25 Cross-platform GPU Implementation of OpenFOAM Using Only ISO C++ standard parallelism
Yiyun Raynold Tan, STFC Hartree
In this work, we present our port of OpenFOAM to GPUs using the C++ standard parallel execution model (stdpar) introduced in ISO C++17. With a minimally intrusive strategy—primarily replacing serial loops with stdpar constructs—we offload the full computational workload of typical CFD simulations to multicore and manycore architectures. This approach is vendor agnostic, maintains a single unified codebase, and can be integrated easily into the main OpenFOAM release. We demonstrate performance using the icoFoam and simpleFoam solvers across four test cases: the 3D lid driven cavity, 3D conical diffuser, HPC motorbike, and drivAer automotive geometry. Experiments were conducted on a range of NVIDIA and AMD systems, including CPU only, hybrid CPU–GPU, and unified memory CPU–GPU configurations. Measured speedups relative to a fully populated 32 core CPU socket range from 0.4× to 7.7×, depending on boundary condition complexity, turbulence modelling, and solver type. Details of the porting methodology and performance results are provided.
26 Workflow Automation for Reliable Data Transfer and Storage Between ARCHER2 and JASMIN
Juan Carlos Juan Carlos, NCAS
Large-scale simulations executed on ARCHER2 produce substantial data volumes that must be transferred, archived and managed reliably across national research facilities. Manual data movement introduces operational risk, delays downstream analysis, and increases the likelihood of storage bottlenecks. This work presents a production workflow that automates the end-to-end data movement pipeline from ARCHER2 to the JASMIN data facility and onward to long-term Elastic Tape storage. Implemented using Cylc8, the workflow detects newly generated datasets via external triggers, coordinates secure transfers using Globus, verifies successful archival through the Near-Line Data Store (NLDS), and performs controlled clean-up of intermediate storage.
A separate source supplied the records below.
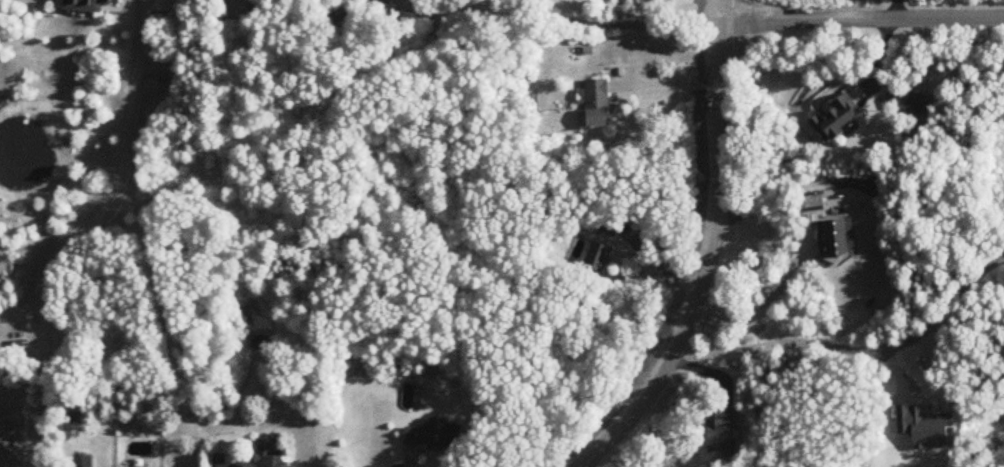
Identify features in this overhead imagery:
road: (893, 8)
road: (862, 17)
road: (596, 22)
road: (667, 83)
building: (598, 104)
building: (838, 118)
building: (811, 202)
building: (610, 224)
road: (81, 232)
building: (838, 239)
road: (710, 254)
building: (598, 257)
road: (764, 304)
road: (858, 351)
building: (725, 430)
building: (435, 436)
building: (268, 458)
building: (83, 461)

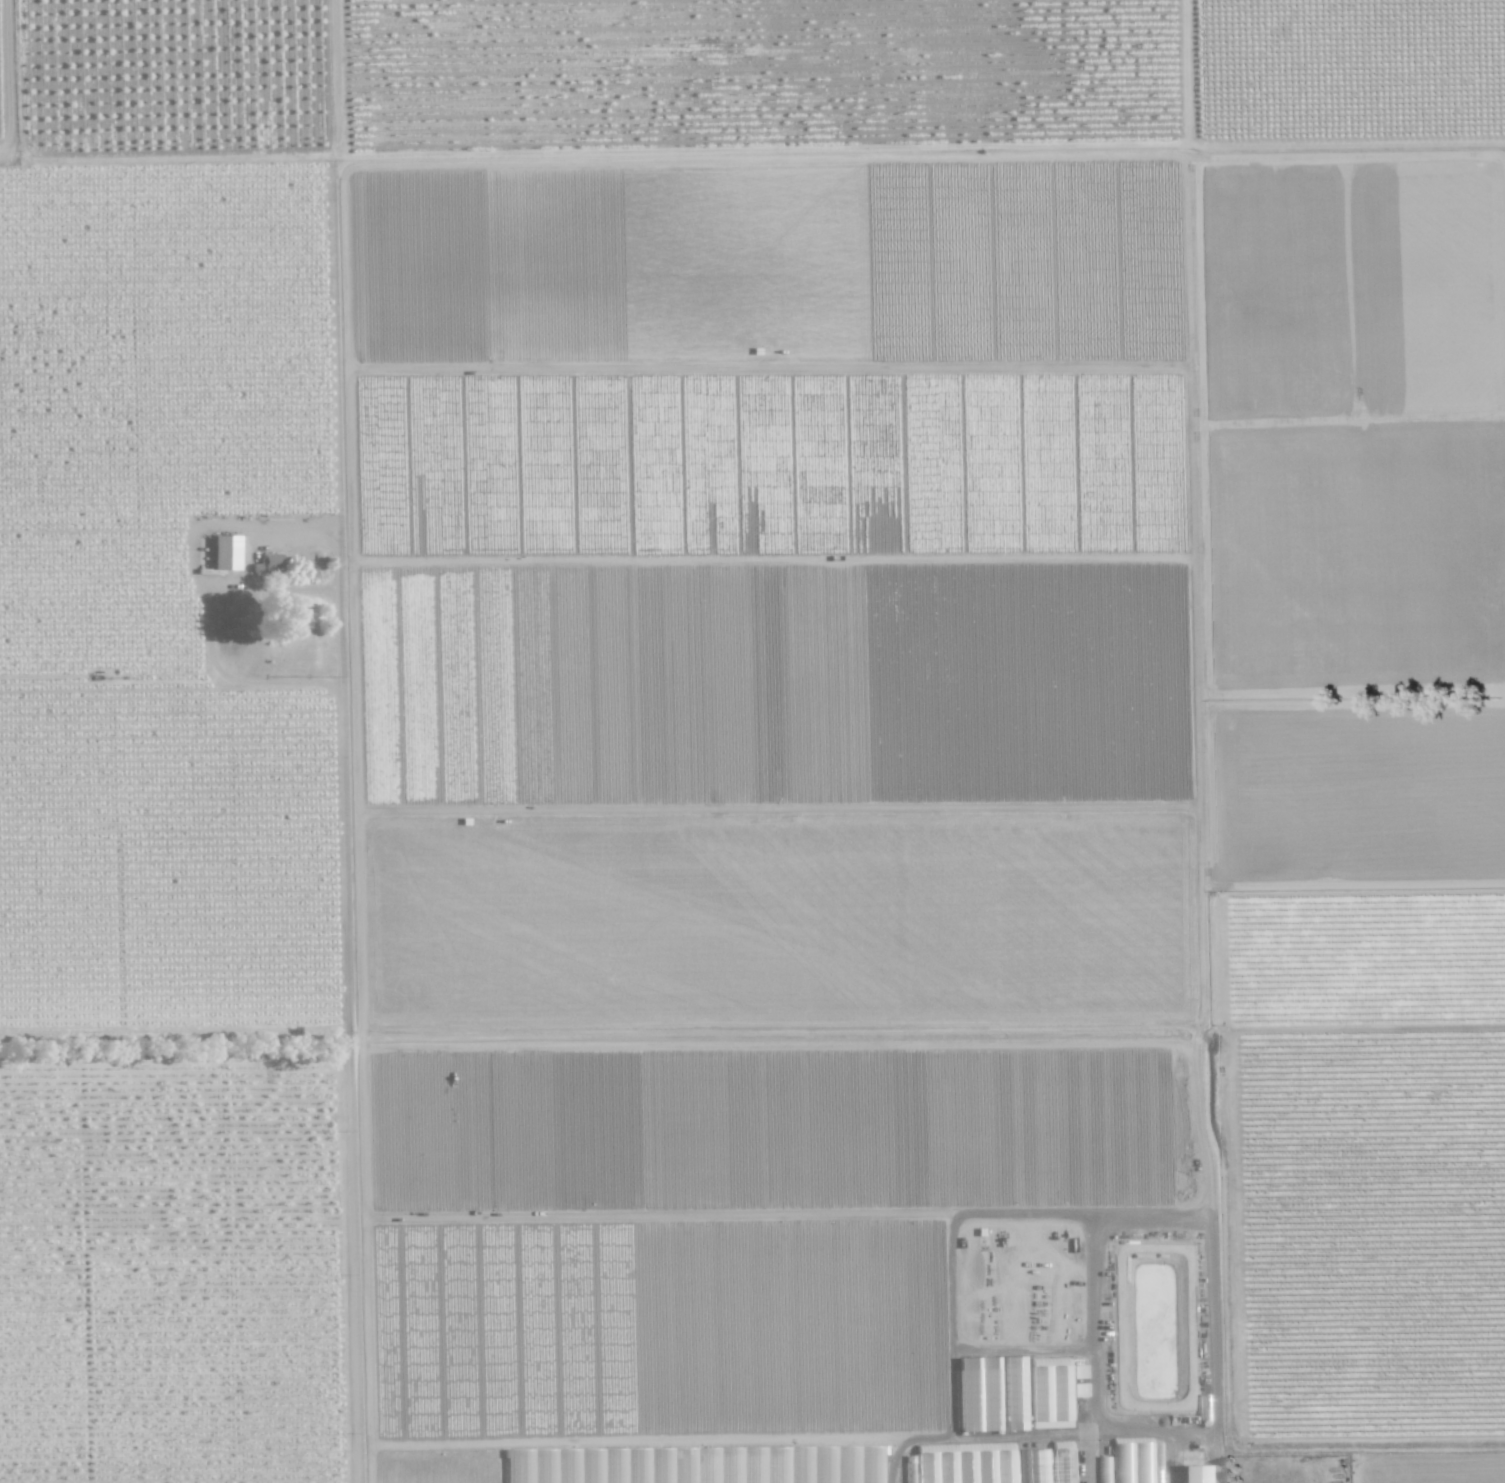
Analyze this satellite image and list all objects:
building: (225, 553)
building: (271, 562)
building: (301, 620)
road: (238, 638)
road: (345, 741)
building: (1014, 1393)
building: (979, 1395)
building: (1052, 1397)
road: (1081, 1446)
building: (1062, 1462)
building: (1033, 1466)
building: (958, 1467)
building: (1194, 1474)

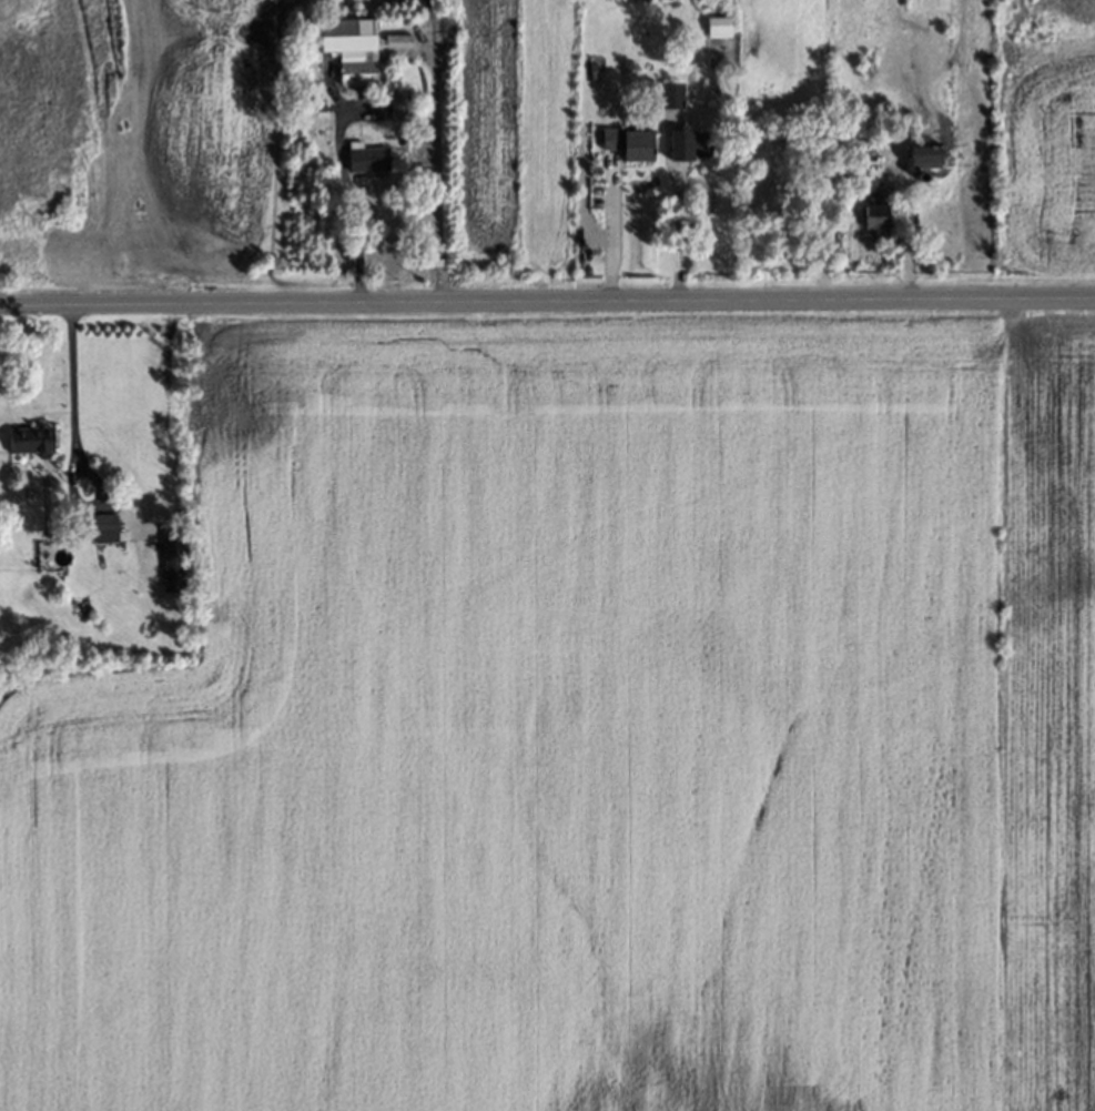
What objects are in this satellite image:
building: (717, 30)
building: (350, 50)
building: (307, 75)
building: (670, 100)
building: (398, 109)
building: (319, 110)
building: (687, 147)
building: (624, 149)
building: (838, 150)
road: (439, 152)
building: (921, 160)
building: (366, 161)
road: (348, 200)
building: (874, 218)
road: (608, 232)
road: (676, 235)
building: (822, 245)
road: (547, 303)
road: (71, 366)
building: (38, 442)
building: (104, 529)
building: (169, 554)
crop: (1050, 722)

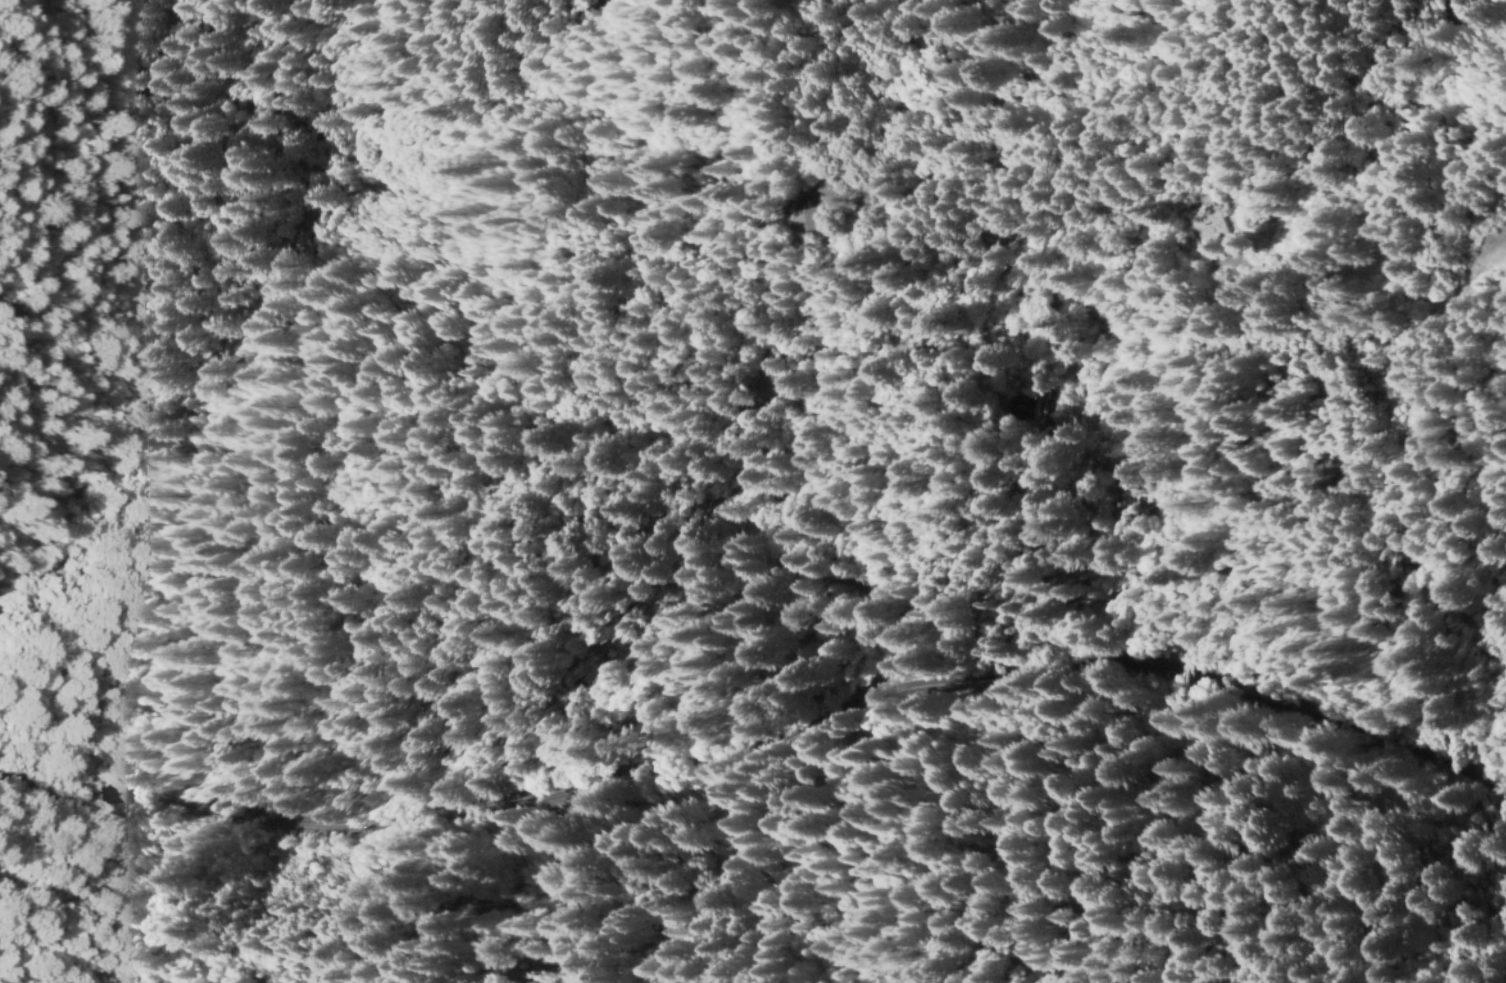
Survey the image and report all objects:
road: (1499, 11)
building: (823, 185)
building: (810, 218)
building: (1218, 221)
road: (1340, 247)
building: (1306, 352)
road: (1292, 552)
building: (685, 584)
building: (597, 647)
building: (649, 652)
building: (630, 659)
building: (622, 662)
building: (581, 663)
building: (557, 683)
road: (762, 732)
Operational resilience is a primary design objective. The workflow incorporates configurable polling intervals, retry mechanisms to tolerate transient network failures, and structured logging to support traceability and debugging. A modular configuration allows the workflow to be reused across modelling activities and adapted to differing data management requirements. Automating cross-facility data handling reduces time-to-archive, alleviates storage pressure on ARCHER2, and improves the reliability of scientific data preservation. This work highlights the role of workflow automation in supporting sustainable data management practices for Tier-1 supercomputing environments and provides a practical approach for handling the increasing data demands of contemporary simulation workloads.